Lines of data
------------------------------

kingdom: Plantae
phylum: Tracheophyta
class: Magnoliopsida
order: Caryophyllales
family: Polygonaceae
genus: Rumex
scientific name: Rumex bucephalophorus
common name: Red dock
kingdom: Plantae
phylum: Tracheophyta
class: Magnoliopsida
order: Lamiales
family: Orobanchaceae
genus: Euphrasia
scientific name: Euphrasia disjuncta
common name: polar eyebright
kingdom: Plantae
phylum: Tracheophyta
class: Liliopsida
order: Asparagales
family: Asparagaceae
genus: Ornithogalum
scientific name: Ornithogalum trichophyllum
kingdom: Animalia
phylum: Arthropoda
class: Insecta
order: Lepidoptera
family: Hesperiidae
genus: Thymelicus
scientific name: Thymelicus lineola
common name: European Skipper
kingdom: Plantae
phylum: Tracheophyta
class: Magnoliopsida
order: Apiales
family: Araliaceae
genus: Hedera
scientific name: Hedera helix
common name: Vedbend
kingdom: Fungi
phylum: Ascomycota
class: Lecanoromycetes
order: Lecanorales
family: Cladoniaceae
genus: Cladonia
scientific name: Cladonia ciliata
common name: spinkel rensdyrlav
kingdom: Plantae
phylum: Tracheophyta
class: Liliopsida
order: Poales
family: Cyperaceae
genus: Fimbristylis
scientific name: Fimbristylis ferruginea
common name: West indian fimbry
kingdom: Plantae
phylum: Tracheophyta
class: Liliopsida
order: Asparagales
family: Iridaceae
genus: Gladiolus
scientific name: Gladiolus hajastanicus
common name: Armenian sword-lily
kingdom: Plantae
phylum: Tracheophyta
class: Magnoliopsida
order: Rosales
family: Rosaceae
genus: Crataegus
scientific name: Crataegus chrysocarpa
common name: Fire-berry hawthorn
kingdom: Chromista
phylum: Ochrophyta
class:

------------------------------

## What the task asks
Copy out the data above word for word, starting at the first line and ending at the line containing "order: Lecanorales", with both of those lines included.

## Exercise solution
kingdom: Plantae
phylum: Tracheophyta
class: Magnoliopsida
order: Caryophyllales
family: Polygonaceae
genus: Rumex
scientific name: Rumex bucephalophorus
common name: Red dock
kingdom: Plantae
phylum: Tracheophyta
class: Magnoliopsida
order: Lamiales
family: Orobanchaceae
genus: Euphrasia
scientific name: Euphrasia disjuncta
common name: polar eyebright
kingdom: Plantae
phylum: Tracheophyta
class: Liliopsida
order: Asparagales
family: Asparagaceae
genus: Ornithogalum
scientific name: Ornithogalum trichophyllum
kingdom: Animalia
phylum: Arthropoda
class: Insecta
order: Lepidoptera
family: Hesperiidae
genus: Thymelicus
scientific name: Thymelicus lineola
common name: European Skipper
kingdom: Plantae
phylum: Tracheophyta
class: Magnoliopsida
order: Apiales
family: Araliaceae
genus: Hedera
scientific name: Hedera helix
common name: Vedbend
kingdom: Fungi
phylum: Ascomycota
class: Lecanoromycetes
order: Lecanorales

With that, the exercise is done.